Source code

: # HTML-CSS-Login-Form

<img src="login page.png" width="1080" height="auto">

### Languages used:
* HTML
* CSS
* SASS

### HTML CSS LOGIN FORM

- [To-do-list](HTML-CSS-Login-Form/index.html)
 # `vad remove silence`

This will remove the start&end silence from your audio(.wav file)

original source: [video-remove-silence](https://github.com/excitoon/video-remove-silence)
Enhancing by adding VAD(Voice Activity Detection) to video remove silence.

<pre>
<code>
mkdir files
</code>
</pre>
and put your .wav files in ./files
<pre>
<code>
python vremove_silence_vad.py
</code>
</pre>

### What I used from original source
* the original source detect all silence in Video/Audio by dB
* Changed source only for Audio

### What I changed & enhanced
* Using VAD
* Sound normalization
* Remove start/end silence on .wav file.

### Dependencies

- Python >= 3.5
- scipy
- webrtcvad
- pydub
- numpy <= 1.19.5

★ ★ ★

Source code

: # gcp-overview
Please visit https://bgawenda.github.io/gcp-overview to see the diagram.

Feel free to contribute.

★ ★ ★

__Brief__.
From the records, copy out each line that includes the string "files".

__Answer to this exercise__.
mkdir files
and put your .wav files in ./files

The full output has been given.